Esta aceleração de acontecimentos foi tamanha que eles perderam significação na mesma progressão e perderam realidade. Foram oferecidos pelo sistema de comunicações do poder real e passaram a ser demandados pelos receptores da avalancha de informações. Resultou que, na percepção geral, esses acontecimentos não se ligam uns a outros, embora a narrativa de sua conexão também seja fornecida.
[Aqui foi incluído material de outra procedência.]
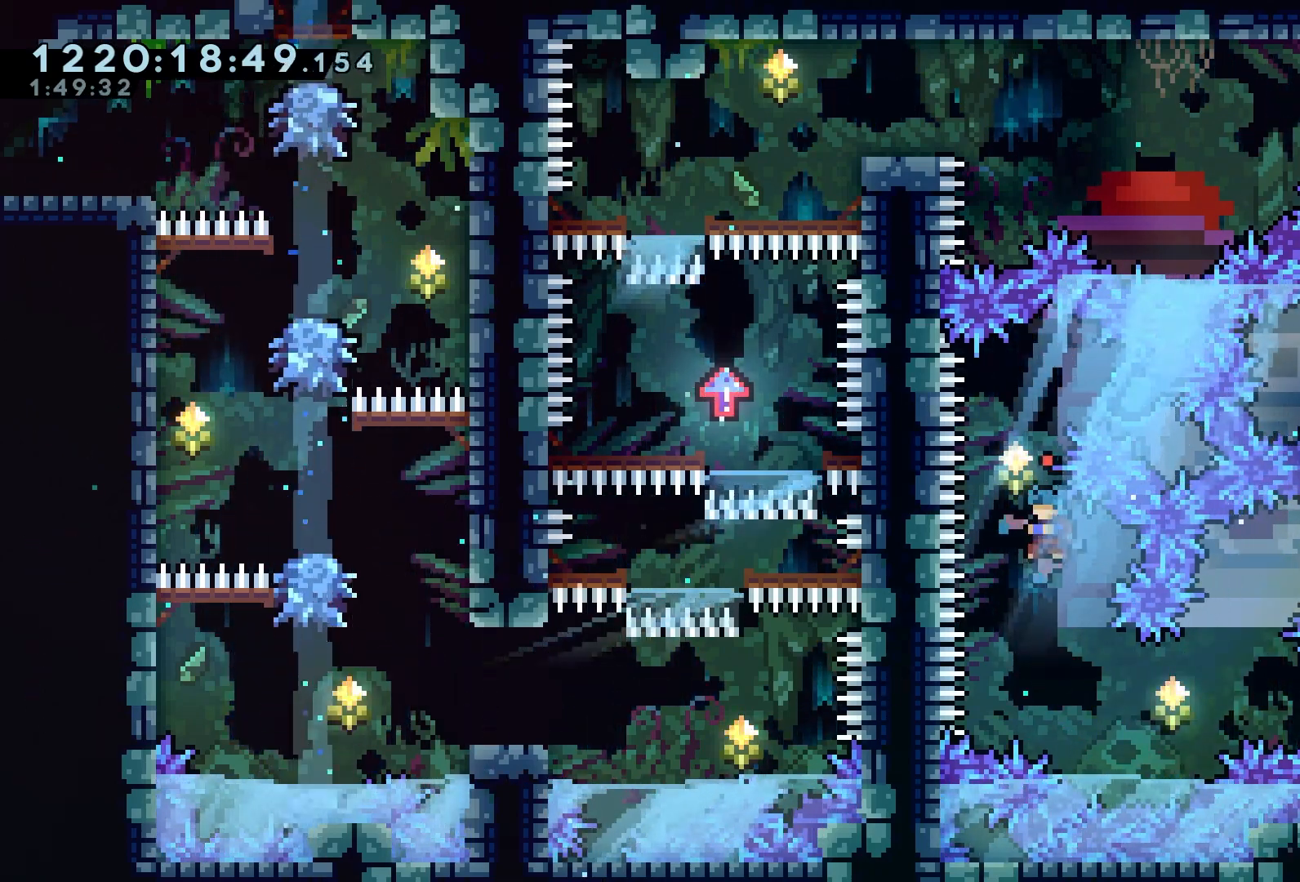
Gameplay with a controller (Xbox layout); each line is a JSON object with the inputs held at the frame after it. "events" lists button and stick changes between this image and that frame as [ms after this image, input, new state], when the widget could be followed in between. Not read: L3 right_stick.
{"buttons": ["A", "R2"], "left_stick": "center", "events": [[83, "A", "down"], [83, "DPAD_LEFT", "up"], [283, "DPAD_RIGHT", "down"], [483, "DPAD_RIGHT", "up"]]}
Várias coisas expostas juntas, da mesma maneira, tendem a parecer-se, por mais díspares que sejam. Assim, fatos da natureza, fatos políticos, fatos criminosos, fatos bélicos, fatos banais, tudo isso mostrado em constante e turbulenta sucessão, serão, ao mesmo tempo, conectados e desconectados. A conexão encontra-se no fornecedor, que faz a escolha deste modo operante de dar informações.

A desconexão é própria da falta de identidade de coisas por si díspares. Ela é real e, talvez, a única realidade nisso que se mostra. A narrativa oficial – não há termo mais adequado – proveniente dos media é também real, por assim ter-se tornado, construindo-se a si mesma. Porém, como discurso descritivo, nada tem de realidade.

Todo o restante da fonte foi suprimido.